This is my personal Book of Shadows. If you find it useful or helpful in any capacity, please consider buying me a Coffee.

Adding Blinders For Outsiders

1. Omission

Let’s say you always place a bowl of roses on your altar for your entity of choice, and that entity responds by surrounding you with the smell of lavender instead. This becomes an established ‘thing’ between the two of you: You place roses, they place lavender. Instead of writing that, however, you instead say that you place the roses and the air fills with “that welcoming scent”.

By intentionally leaving out an uncommon detail and allowing your readers to follow the lead you have given, you’ve created a password between you and your entity. And if anyone is trying to claim they have personal information about / from your beloved entity, you can use that to vet them; anyone trying to impersonate your beloved entity is most likely going to return the smell of roses in return for the roses you have placed. Wrong response- and anyone trying to say they are speaking on your behalf without having that tell (AND your explicit permission) is someone that needs to be called out.

Other types of omission: If there is a certain number of things that are always present when you are doing a thing, leave that specific number out. If there is a specific thing that is always present but is not necessary to talk about when discussing the topic (smell, the way the candle flame moves, a particular way the horsing person moves when ridden, any consistent observation that proves to you that this is happening), then don’t talk about it.

If something is highly personal to you, no matter how mundane and droll you may think it is, then don’t talk about it. You reveal only as much of yourself as you want to. It is not your responsibility to entertain the world or to be an example to those that try to follow you.

2. Distraction

Sometimes you can’t help but mention an important and personal thing if you are writing up your experiences. But all the audience knows of that thing is what you say of it, so if you downplay its importance to you while placing something else on the pedestal instead, and you can create a distracting tell.

So now my assistant is going to plunge this dagger into the top of the box! Oh, that’s a hard box to pierce, isn’t it! (Assistant agrees.) Let me put this very important bauble in my pocket and help keep the attention on the not very important box! And if someone’s going to use your words against you, they will choose those things that you have identified as important, here.
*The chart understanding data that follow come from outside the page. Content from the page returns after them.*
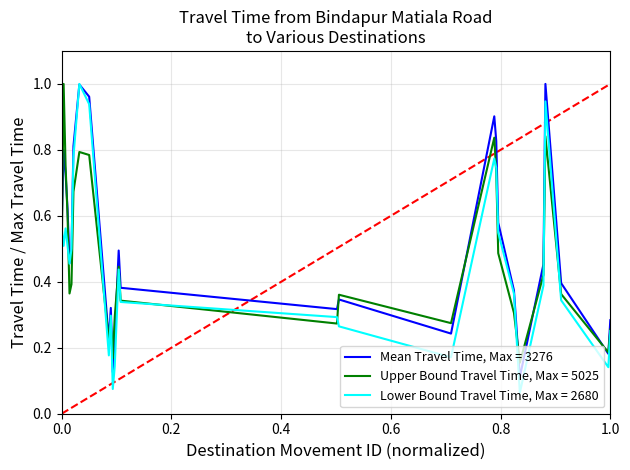

How many distinct data groups are displayed?

3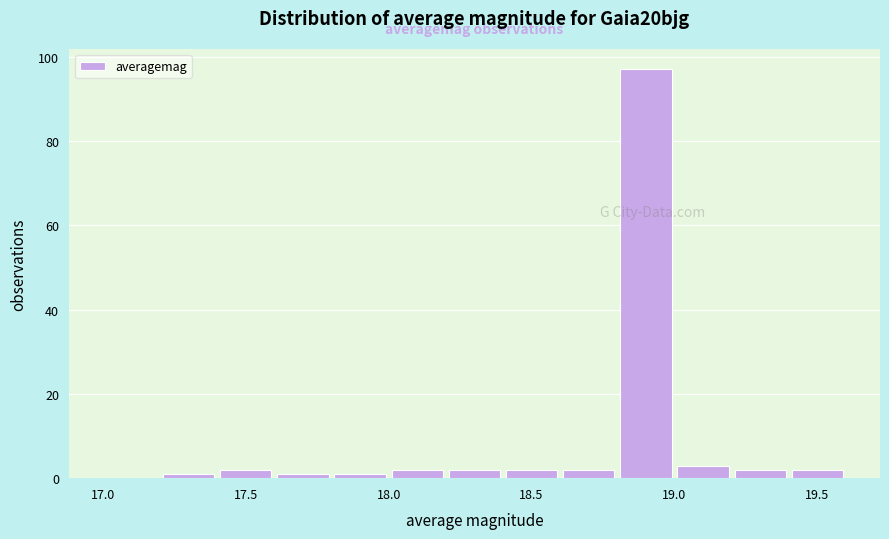

What is the height of the bar covering 19.0 to 19.2 on the x-axis? The values are not printed on the chart, so give them approximately, as read against the axis.

4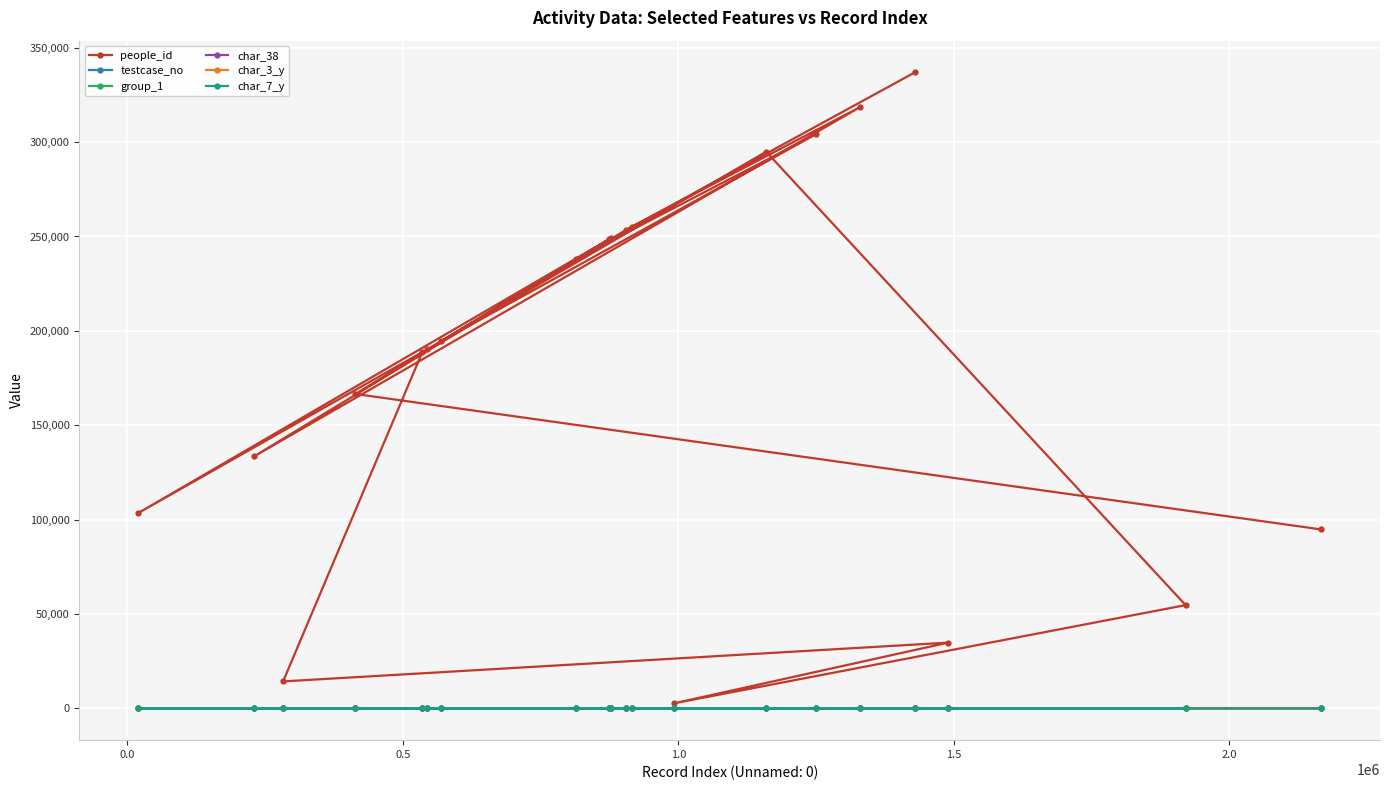

At how many categories does at least one series exceed 59510?

16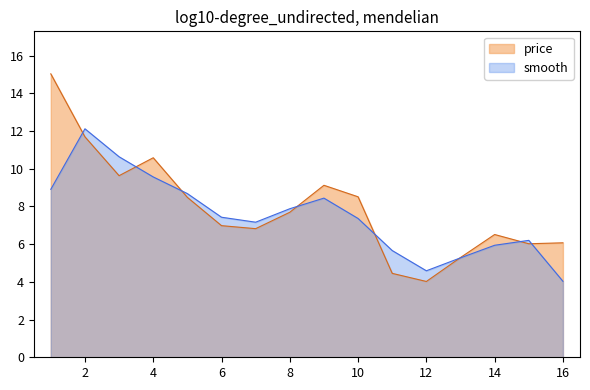

How many data points does each series have?

16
And if they say they have knowledge of what is inside the box, then you know they’re full of shit because the box is the prop you placed.

Just in case someone guesses lucky and identifies the bauble as important, combine Distraction with Omission and withhold a detail about the bauble as you turn attention to the box. Then, because you didn’t divulge the bauble is really a set of three stones, that lucky guesser will exhaust their luck and say it is only one.

3. Substitution

You leave white roses on the altar, write that you left red instead. If you are told to eat a spoon of honey, write that you eat a spoon of sugar; it doesn’t matter if the thing you are substituting is effectively minor and insignificant. If it bothers you that much, don’t reveal it at all.

4. Direct Falsehood

Just like how certain map makers will create a fictional town and look for it in their competitor’s maps to see if the data was stolen- or how dictionary apps have fake words for the same purpose, add a false detail to your rendition: If you take three steps, make a certain gesture, then take three more as you approach your altar? Write that you start with another gesture, or that you turn around before walking forward, or that you prostrate yourself in the middle gesture.

The lie you insert has no real bearing on the overall impact of what you have written. Instead it acts as a reverse passcode. Only those that know to leave it out will proceed correctly, and everyone else trying to use it to gain entry will fail. Who will know to leave it out? Only those you trust with it- and you should choose who you trust carefully.

That being said: If you are oathbound to say the thing plainly, then say the thing plainly. If you are oathbound to not reveal a thing, then DO NOT REVEAL THE THING- not even in code and cumbersome words. And if you are unsure if to write about it at all, then simply don’t. Keep it silent, and keep it safe.

All in all, though, it is your choice what to write publicly, if you write at all. But you are never required to reveal everything you know about everything you have experienced. You are never required to strip yourself naked to prove anything to anybody. Think carefully then, what you choose to write about, and what means of challenging would be imposters and intruders you will have to defend yourself with.